I have RNAhybrid installed on a miniconda environment
# Check path to the conda environment I'm using
which conda
# Install RNAhybrid if neccessary
conda install -y -c genomedk rnahybrid
# Check installation
conda list rnahybrid
``` bash
# RNAhybrid only has built-in support for humans, worms, and flies.
# We can use RNAcalibrate to derive Extreme Value Distribution parameters for our data.
# USe 3'UTR as input, since we expect majority binding there
RNAcalibrate \
-t ../output/15-Apul-annotate-UTRs/Apul_3UTR_1kb.fasta \
-q ../data/16-Apul-RNAhybrid/miRNA_mature-Apul-ShortStack_4.1.0-pulchra_genome.fasta \
> ../output/16-Apul-RNAhybrid/Apul-RNAcalibrate-3UTR.txt
```
``` r
# Now we need to pick a distance parameter and shape parameter
RNAcalibrate_out <- read.table("../output/16-Apul-RNAhybrid/Apul-RNAcalibrate-3UTR.txt", sep = " ")
ggplot(RNAcalibrate_out, aes(x = V3)) +
geom_histogram(aes(y = after_stat(density)), binwidth = 0.05, fill = "blue", color = "black", alpha = 0.7) +
geom_density(color = "red", size = 1) +
geom_vline(aes(xintercept = mean(V3)), color = "red", linetype = "dashed", size = 1) +
geom_text(aes(x = mean(V3) + 0.15, y = 4, label = paste("Mean =", round(mean(V3), 2))),
color = "red", vjust = -0.5, hjust = 1.2) +
labs(title = "Distance Parameter distribution", x = "Values", y = "Density")
```
## Warning: Using `size` aesthetic for lines was deprecated in ggplot2 3.4.0.

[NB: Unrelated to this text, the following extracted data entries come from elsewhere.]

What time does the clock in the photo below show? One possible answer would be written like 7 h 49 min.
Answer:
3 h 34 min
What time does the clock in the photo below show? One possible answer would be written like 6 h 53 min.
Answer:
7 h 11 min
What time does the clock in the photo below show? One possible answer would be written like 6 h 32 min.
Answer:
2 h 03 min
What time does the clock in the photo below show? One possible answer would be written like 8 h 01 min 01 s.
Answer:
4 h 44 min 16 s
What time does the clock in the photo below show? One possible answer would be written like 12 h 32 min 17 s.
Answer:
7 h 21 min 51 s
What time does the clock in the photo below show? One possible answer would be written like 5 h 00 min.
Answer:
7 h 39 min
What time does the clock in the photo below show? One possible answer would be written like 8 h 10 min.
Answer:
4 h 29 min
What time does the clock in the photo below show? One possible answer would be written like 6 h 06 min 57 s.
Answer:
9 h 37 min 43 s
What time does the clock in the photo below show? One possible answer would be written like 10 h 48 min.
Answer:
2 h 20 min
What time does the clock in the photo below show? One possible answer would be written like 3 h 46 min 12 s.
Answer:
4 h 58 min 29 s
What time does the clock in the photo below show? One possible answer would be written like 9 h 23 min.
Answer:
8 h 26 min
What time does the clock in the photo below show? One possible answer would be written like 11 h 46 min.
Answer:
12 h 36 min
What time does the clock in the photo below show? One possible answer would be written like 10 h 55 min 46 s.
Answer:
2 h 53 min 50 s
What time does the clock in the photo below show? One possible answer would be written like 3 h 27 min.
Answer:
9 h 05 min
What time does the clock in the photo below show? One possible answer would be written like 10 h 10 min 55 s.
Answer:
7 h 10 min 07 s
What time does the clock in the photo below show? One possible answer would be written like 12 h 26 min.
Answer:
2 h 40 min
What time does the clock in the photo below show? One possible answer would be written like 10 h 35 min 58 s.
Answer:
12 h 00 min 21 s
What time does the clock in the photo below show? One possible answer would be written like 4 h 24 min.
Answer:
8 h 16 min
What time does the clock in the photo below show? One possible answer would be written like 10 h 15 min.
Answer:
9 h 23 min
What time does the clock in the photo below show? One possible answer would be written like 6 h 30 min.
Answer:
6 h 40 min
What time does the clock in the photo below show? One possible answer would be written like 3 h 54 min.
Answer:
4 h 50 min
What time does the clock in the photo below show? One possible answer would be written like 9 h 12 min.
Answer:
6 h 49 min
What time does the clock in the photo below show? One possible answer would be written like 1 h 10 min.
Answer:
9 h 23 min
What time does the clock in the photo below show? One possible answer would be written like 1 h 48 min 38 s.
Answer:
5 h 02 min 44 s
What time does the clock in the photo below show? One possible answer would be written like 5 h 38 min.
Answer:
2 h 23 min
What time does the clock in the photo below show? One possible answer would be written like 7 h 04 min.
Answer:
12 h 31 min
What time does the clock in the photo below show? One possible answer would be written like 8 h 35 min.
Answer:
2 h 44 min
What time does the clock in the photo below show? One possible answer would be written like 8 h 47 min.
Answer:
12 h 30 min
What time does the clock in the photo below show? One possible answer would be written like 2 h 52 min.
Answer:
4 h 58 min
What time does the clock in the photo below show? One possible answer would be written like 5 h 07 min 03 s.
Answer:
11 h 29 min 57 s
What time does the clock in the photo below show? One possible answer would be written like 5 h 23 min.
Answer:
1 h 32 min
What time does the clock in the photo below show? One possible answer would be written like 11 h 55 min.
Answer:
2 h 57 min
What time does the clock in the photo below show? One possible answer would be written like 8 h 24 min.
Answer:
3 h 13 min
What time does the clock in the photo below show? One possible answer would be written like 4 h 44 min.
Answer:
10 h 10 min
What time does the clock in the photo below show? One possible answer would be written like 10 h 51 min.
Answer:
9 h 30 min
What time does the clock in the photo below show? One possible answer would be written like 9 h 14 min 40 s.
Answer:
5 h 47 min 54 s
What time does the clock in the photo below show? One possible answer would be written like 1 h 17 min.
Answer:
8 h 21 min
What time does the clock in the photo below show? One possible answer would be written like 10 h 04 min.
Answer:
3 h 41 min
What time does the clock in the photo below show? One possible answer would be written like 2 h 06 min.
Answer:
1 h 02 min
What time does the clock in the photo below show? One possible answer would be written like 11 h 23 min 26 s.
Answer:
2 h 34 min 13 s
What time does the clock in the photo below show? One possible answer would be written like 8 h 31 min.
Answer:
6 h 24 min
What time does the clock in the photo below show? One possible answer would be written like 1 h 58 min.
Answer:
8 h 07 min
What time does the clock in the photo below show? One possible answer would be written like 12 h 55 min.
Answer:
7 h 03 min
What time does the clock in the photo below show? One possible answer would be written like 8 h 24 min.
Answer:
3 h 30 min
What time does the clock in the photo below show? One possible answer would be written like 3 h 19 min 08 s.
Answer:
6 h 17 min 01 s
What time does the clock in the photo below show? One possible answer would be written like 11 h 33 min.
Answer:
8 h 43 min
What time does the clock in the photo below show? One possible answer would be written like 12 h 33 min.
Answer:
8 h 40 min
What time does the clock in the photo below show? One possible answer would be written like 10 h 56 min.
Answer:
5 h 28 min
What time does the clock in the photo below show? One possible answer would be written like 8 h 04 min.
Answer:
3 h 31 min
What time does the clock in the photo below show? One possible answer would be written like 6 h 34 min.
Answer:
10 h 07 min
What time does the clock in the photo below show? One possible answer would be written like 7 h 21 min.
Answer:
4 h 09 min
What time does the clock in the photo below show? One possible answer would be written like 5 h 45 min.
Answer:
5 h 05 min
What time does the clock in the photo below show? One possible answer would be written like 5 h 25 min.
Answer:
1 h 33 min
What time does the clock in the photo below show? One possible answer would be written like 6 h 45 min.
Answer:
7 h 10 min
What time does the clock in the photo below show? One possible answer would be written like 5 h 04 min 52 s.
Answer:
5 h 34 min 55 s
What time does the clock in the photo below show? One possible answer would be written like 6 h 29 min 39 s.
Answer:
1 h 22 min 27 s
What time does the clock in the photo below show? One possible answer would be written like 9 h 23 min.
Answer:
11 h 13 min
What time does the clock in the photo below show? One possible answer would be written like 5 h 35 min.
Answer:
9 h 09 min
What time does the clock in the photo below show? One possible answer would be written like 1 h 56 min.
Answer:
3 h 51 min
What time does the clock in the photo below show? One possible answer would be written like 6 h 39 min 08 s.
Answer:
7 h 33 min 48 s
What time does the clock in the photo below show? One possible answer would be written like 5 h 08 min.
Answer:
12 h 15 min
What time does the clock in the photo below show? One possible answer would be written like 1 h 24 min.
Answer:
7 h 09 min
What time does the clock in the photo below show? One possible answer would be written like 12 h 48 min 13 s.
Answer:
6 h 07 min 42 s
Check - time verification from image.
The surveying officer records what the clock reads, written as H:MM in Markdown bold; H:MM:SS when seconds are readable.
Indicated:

## ℹ Please use `linewidth` instead.
## This warning is displayed once every 8 hours.
## Call `lifecycle::last_lifecycle_warnings()` to see where this warning was
## generated.
## Warning in geom_text(aes(x = mean(V3) + 0.15, y = 4, label = paste("Mean =", : All aesthetics have length 1, but the data has 39 rows.
## ℹ Please consider using `annotate()` or provide this layer with data containing
## a single row.
``` r
ggplot(RNAcalibrate_out, aes(x = V4)) +
geom_histogram(aes(y = after_stat(density)), binwidth = 0.005, fill = "blue", color = "black", alpha = 0.7) +
geom_density(color = "red", size = 1) +
geom_vline(aes(xintercept = mean(V4)), color = "red", linetype = "dashed", size = 1) +
geom_text(aes(x = mean(V4) + 0.017, y = 37, label = paste("Mean =", round(mean(V4), 2))),
color = "red", vjust = -0.5, hjust = 1.2) +
labs(title = "Shape Parameter distribution", x = "Values", y = "Density")
```
## Warning in geom_text(aes(x = mean(V4) + 0.017, y = 37, label = paste("Mean =", : All aesthetics have length 1, but the data has 39 rows.
## ℹ Please consider using `annotate()` or provide this layer with data containing
## a single row.
``` bash
# Also try with the full mRNA sequences
RNAcalibrate \
-t ../data/16-Apul-RNAhybrid/Apulcra-genome-mRNA_only_MAX1000.fa \
-q ../data/16-Apul-RNAhybrid/miRNA_mature-Apul-ShortStack_4.1.0-pulchra_genome.fasta \
> ../output/16-Apul-RNAhybrid/Apul-RNAcalibrate-mRNA.txt
```
``` r
# Now we need to pick a distance parameter and shape parameter
RNAcalibrate_out <- read.table("../output/16-Apul-RNAhybrid/Apul-RNAcalibrate-mRNA.txt", sep = " ")
ggplot(RNAcalibrate_out, aes(x = V3)) +
geom_histogram(aes(y = after_stat(density)), binwidth = 0.05, fill = "blue", color = "black", alpha = 0.7) +
geom_density(color = "red", size = 1) +
geom_vline(aes(xintercept = mean(V3)), color = "red", linetype = "dashed", size = 1) +
geom_text(aes(x = mean(V3) + 0.15, y = 4, label = paste("Mean =", round(mean(V3), 2))),
color = "red", vjust = -0.5, hjust = 1.2) +
labs(title = "Distance Parameter distribution", x = "Values", y = "Density")
```
## Warning in geom_text(aes(x = mean(V3) + 0.15, y = 4, label = paste("Mean =", : All aesthetics have length 1, but the data has 39 rows.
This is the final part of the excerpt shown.